■ Parts of the exercise ■
(a) Return the stretch of the patch text from "Using defines to" through "on the architecture." verbatim.
(b) In the listing, take the stretch from the line containing "таблица, где считалась" through the line containing "По такому отчету", swap "Excel" for "Google Sheets", and leave everything else unchanged. Output only those lines.

■ Excerpted text ■
From 1f7f1ee99ca6f0b34d122b6bb86a1f95c35b0eb3 Mon Sep 17 00:00:00 2001
From: Nicolas Miller <nicolas.miller@codeplay.com>
Date: Tue, 25 Jan 2022 11:39:38 +0000
Subject: [PATCH 2/3] [LIBCLC][AMDGCN] Fix get_max_sub_group_size

Using defines to figure out the wavefront size there is incorrect
because libclc is not built for a specific amdgcn version, so it will
always default to `64`.

Instead use the `__oclc_wavefront64` global variable provided by ROCm,
which will be set to a different value depending on the architecture.
---
 .../workitem/get_max_sub_group_size.cl        | 25 ++++++++-----------
 1 file changed, 10 insertions(+), 15 deletions(-)

diff --git a/libclc/amdgcn-amdhsa/libspirv/workitem/get_max_sub_group_size.cl b/libclc/amdgcn-amdhsa/libspirv/workitem/get_max_sub_group_size.cl
index 394405a0c1931..ba9b88652a890 100644
--- a/libclc/amdgcn-amdhsa/libspirv/workitem/get_max_sub_group_size.cl
+++ b/libclc/amdgcn-amdhsa/libspirv/workitem/get_max_sub_group_size.cl
@@ -8,21 +8,16 @@
 
 #include <spirv/spirv.h>
 
-// FIXME: Remove the following workaround once the clang change is released.
-// This is for backward compatibility with older clang which does not define
-// __AMDGCN_WAVEFRONT_SIZE. It does not consider -mwavefrontsize64.

■ Provided material ■

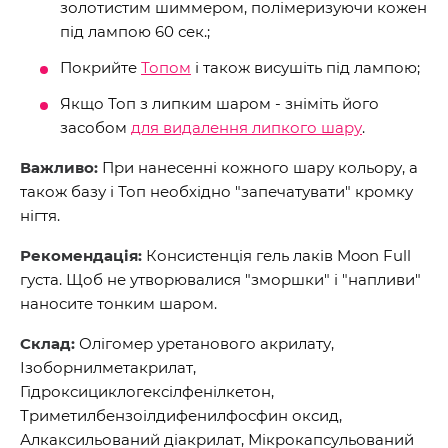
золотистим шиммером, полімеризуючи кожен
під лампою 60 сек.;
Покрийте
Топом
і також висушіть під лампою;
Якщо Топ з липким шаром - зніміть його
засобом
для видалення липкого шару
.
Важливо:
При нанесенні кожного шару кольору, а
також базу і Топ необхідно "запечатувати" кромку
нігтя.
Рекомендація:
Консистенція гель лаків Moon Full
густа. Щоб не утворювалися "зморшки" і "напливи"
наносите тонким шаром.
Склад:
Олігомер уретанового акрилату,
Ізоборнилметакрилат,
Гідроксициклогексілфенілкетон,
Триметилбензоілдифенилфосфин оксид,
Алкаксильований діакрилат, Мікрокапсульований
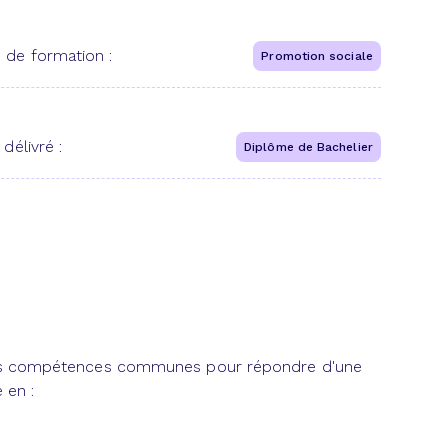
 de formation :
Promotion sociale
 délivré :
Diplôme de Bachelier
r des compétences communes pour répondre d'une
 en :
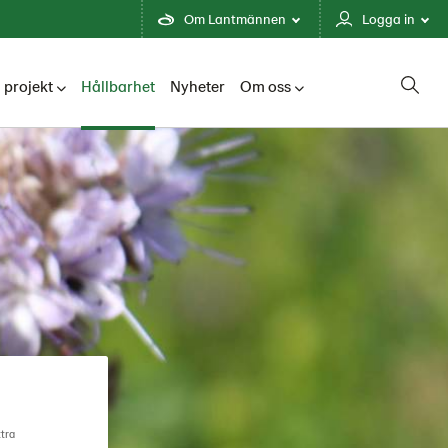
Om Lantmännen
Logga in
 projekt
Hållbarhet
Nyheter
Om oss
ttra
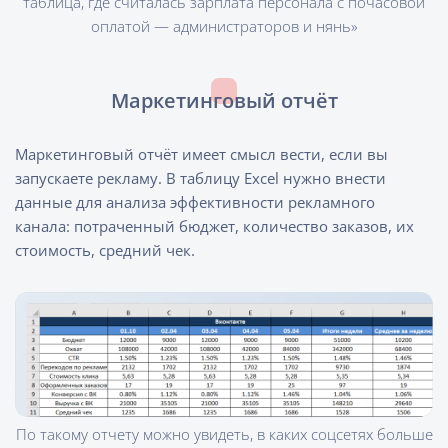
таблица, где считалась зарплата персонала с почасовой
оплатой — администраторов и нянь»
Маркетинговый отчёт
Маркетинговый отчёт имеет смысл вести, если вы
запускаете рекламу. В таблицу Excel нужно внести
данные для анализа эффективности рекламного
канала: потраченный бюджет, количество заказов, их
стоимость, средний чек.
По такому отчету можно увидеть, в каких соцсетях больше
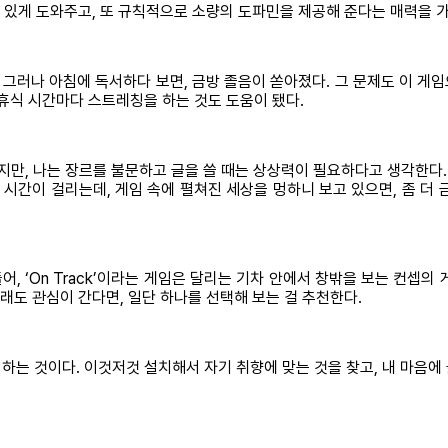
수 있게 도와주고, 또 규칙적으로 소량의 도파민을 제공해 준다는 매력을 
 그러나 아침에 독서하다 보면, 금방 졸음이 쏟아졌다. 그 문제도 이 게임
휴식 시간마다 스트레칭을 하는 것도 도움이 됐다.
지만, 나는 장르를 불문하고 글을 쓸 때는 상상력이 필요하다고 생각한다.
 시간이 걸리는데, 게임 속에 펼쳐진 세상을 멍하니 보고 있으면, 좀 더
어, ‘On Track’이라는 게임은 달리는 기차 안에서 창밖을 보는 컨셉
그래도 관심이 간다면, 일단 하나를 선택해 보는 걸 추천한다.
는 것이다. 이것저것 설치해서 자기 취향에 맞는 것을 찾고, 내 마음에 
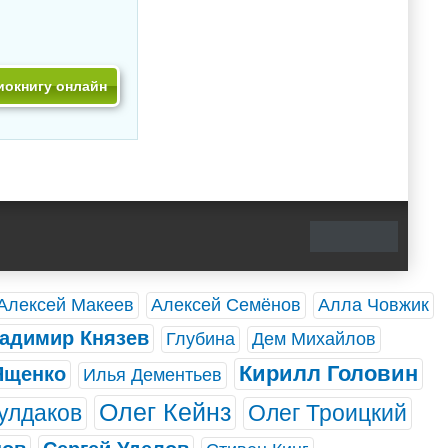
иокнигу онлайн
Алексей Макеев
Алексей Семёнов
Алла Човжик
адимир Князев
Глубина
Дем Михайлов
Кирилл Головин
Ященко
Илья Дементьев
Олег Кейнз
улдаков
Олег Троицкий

■ Answers ■
(a)
Using defines to figure out the wavefront size there is incorrect
because libclc is not built for a specific amdgcn version, so it will
always default to `64`.

Instead use the `__oclc_wavefront64` global variable provided by ROCm,
which will be set to a different value depending on the architecture.

(b)
таблица, где считалась зарплата персонала с почасовой
оплатой — администраторов и нянь»
Маркетинговый отчёт
Маркетинговый отчёт имеет смысл вести, если вы
запускаете рекламу. В таблицу Google Sheets нужно внести
данные для анализа эффективности рекламного
канала: потраченный бюджет, количество заказов, их
стоимость, средний чек.
По такому отчету можно увидеть, в каких соцсетях больше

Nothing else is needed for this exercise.